I don't know about the libraries available in Java for this.
You should check Java Advanced Imaging API.
But to use it effectively you will need to understand what type of image operations are right for your problem. This will depend, among other things, on the encoding of your source image.
As for the "good quality as much as possible", you will most likely need to experiment with various compression techniques and their relevant parameters before deciding which one gives the right balance of speed, size and quality for your needs.
You may take a look at this. It's a comparison between common compression algorithms (quality and compression rate).
Edit: it is not directly java, but you probably can find an implementation of the desired algorithm.
For images intended for human viewing JPEG is quite nice. What is in the remote end? A browser?
In the software 'Teamviewer', the quality of the images can be changed. It looks like the image comes from 32bit to 16bit (Or other values, like in the screen device settings in Windows). The image is realy smaller because you notice that the speed of the desktop sharing gets higher. I don't want something like: "scale down, send and than scale up".
Now my question: Is it possible to make a low-quality image.
Thanks
You have four alternatives for lossy compression:
reduce spatial resolution (size)
reduce bitdepth
compress in another domain (JPEG)
a combination of these
And you will probably get the best gain with JPEG for rich pictures like photos, and with bitdepth reduction (even down to using 8bit or less palette) on others with less variation in colors.
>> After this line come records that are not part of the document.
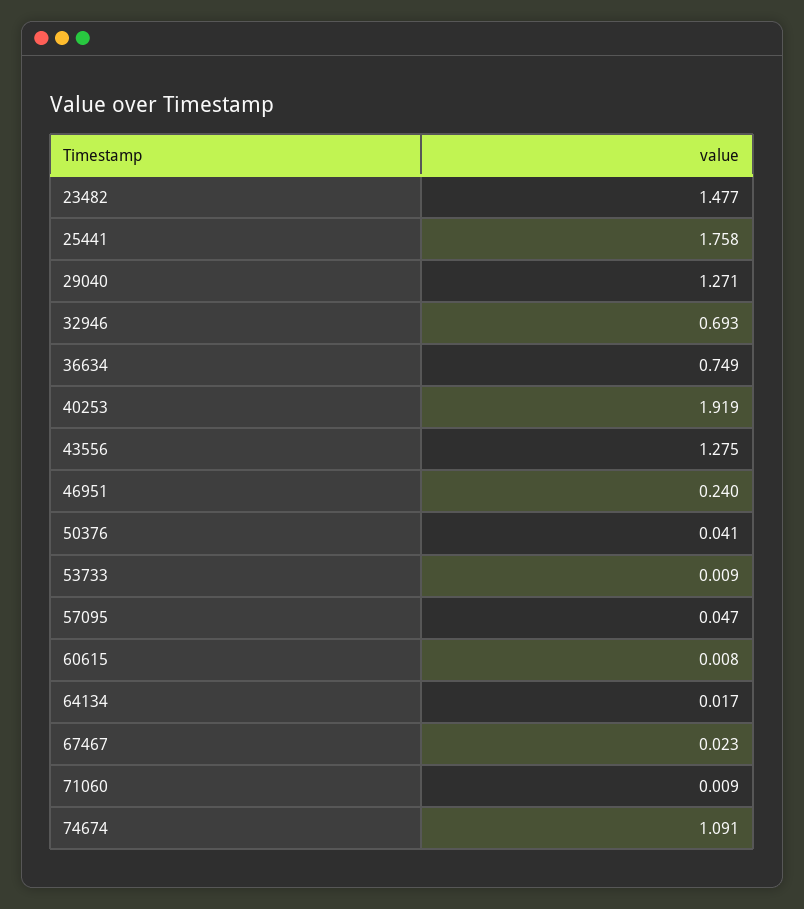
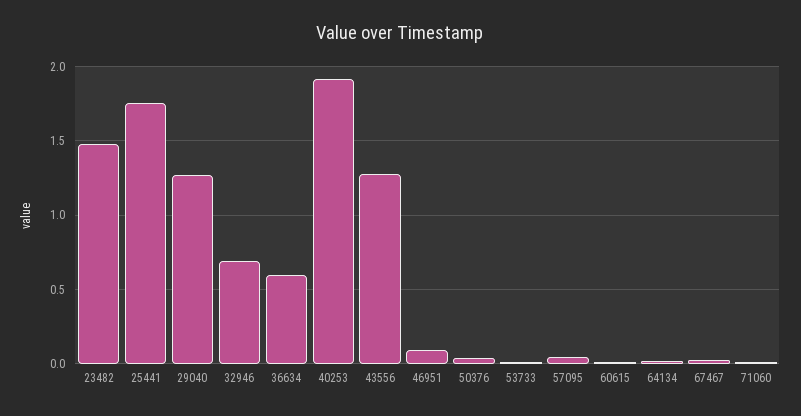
36634: 0.749 -> 0.6
46951: 0.24 -> 0.1
74674: 1.091 -> none

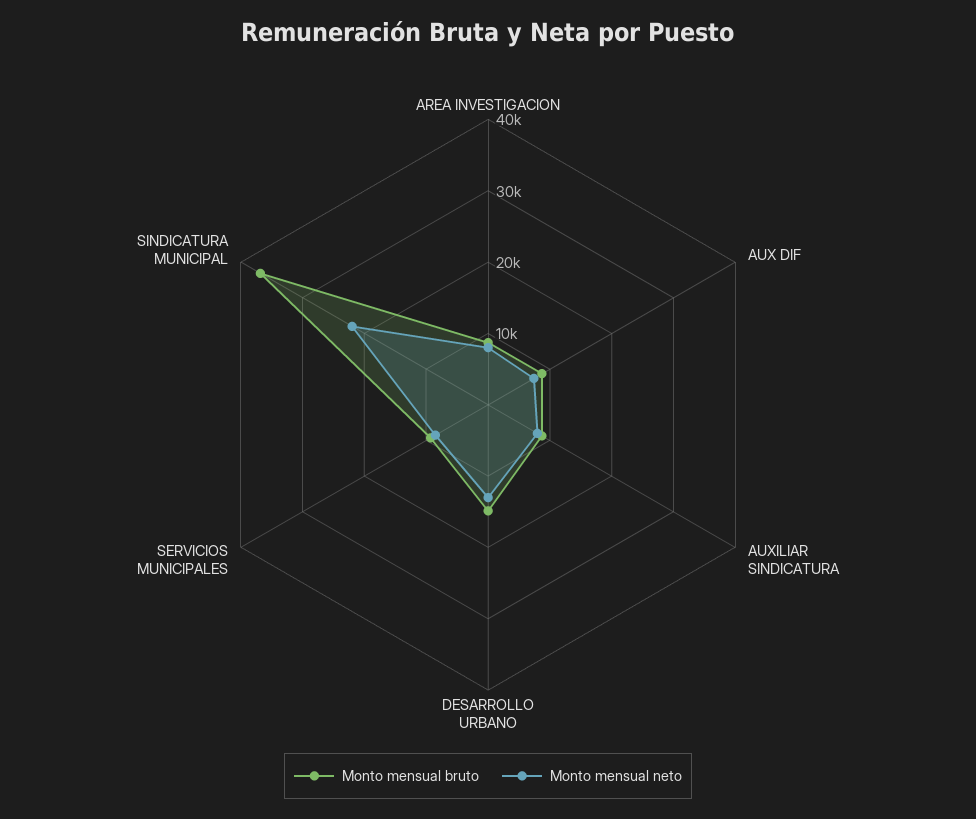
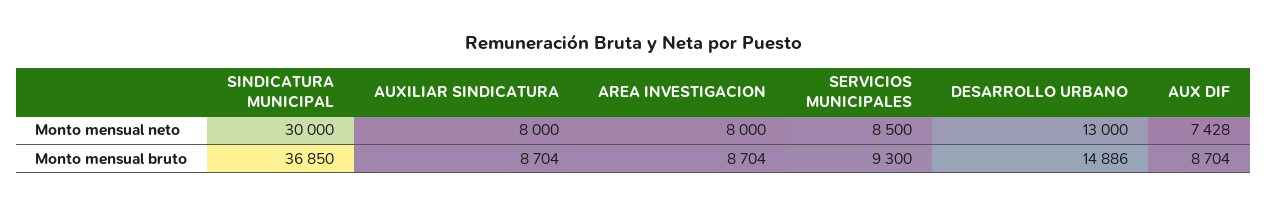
Monto mensual neto, SINDICATURA MUNICIPAL: 22000 -> 30000

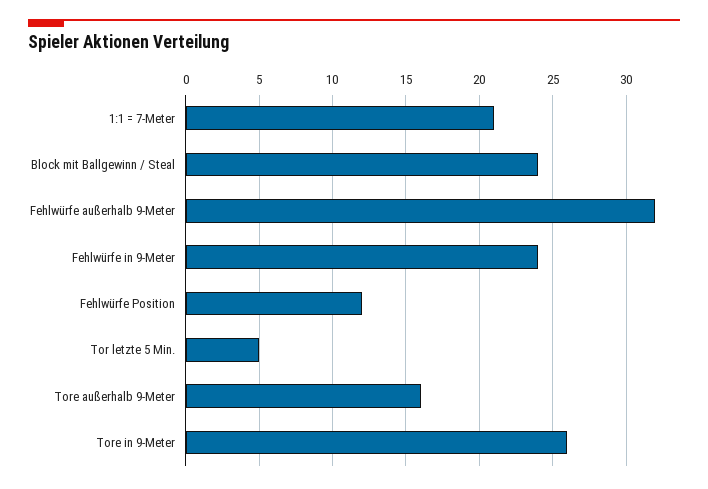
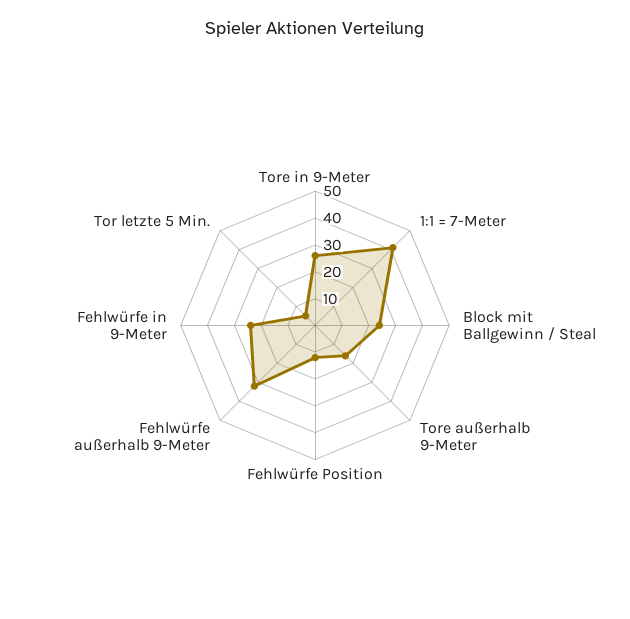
1:1 = 7-Meter: 21 -> 40

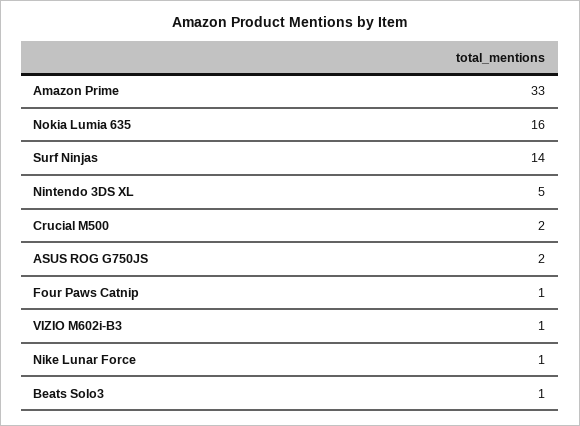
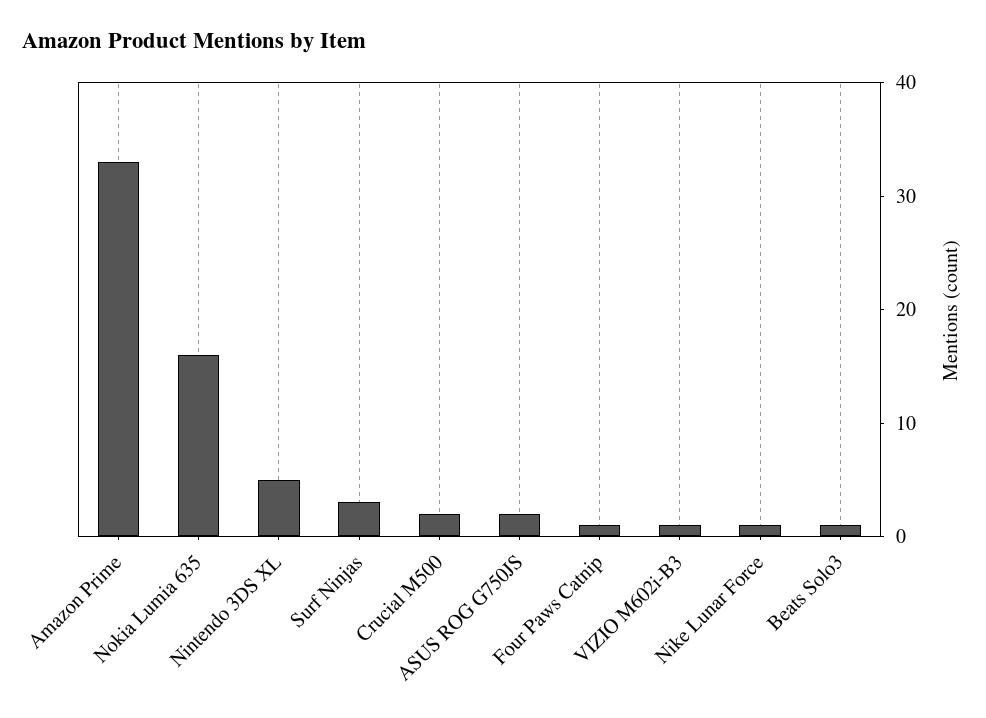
Surf Ninjas: 14 -> 3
Please note that bitdepth reduction is most effective if combined with lossless compression afterwards, like runlength encoding (did you know that even jpeg uses that?)
Yes, you can change the compression settings for many different types of Images.
Google found this: Adjust JPEG image compression quality when saving images in Java
You can use image converters for this purpose. When user uploads a file its sent to the converter which does its thing (according to defined settings). You would however need access to run applications on the server I think.
ypnos already mentioned bit depth reduction. Reading your question I also immediately though of dithering, which will preserve the image better as you reduce the size of the color space. You can pretty easily find implementations of the Floyd-Steinberg algorithm around the net.